(Assignment): Where a line in the records below contains the string "Bill", tally it; give only the final number.

[Stored items]
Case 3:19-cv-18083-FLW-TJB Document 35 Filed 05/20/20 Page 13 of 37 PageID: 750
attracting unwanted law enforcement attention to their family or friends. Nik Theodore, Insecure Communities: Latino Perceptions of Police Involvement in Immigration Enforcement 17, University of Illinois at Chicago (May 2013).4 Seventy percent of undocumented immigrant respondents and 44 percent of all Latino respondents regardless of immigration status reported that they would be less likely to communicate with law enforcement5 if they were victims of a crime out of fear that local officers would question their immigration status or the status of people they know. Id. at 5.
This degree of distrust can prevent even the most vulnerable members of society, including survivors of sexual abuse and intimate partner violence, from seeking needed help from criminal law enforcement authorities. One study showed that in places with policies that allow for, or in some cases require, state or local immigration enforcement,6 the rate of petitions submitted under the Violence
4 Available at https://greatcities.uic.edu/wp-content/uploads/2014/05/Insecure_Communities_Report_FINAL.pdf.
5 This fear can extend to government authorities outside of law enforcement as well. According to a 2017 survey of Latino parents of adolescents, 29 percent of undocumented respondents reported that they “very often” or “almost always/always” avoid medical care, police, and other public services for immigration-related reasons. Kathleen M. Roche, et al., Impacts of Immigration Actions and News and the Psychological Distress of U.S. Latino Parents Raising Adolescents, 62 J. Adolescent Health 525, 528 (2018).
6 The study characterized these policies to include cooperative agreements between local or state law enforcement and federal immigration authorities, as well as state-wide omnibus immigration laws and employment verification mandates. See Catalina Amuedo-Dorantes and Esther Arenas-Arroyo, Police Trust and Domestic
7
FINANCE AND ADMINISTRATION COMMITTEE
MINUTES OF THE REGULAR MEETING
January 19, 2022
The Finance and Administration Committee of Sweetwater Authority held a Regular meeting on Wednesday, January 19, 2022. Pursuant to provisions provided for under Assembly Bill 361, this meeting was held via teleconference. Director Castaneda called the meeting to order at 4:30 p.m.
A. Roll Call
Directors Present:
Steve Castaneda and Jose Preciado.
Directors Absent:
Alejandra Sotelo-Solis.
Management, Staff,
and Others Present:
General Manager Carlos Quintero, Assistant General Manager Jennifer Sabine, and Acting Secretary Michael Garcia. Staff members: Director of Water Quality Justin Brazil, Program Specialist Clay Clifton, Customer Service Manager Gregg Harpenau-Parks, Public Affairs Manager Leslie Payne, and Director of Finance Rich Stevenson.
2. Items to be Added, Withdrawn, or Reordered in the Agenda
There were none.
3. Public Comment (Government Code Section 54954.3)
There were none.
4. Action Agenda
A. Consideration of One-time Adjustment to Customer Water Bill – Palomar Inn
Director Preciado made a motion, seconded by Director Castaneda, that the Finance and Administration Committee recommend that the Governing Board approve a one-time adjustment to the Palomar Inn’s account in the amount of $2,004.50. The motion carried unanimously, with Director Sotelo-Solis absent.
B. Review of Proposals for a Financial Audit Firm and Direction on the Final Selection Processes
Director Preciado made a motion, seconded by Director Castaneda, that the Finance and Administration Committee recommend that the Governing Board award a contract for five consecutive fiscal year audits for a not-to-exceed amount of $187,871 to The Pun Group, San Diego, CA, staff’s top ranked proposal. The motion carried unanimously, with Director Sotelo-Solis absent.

(Response area): 2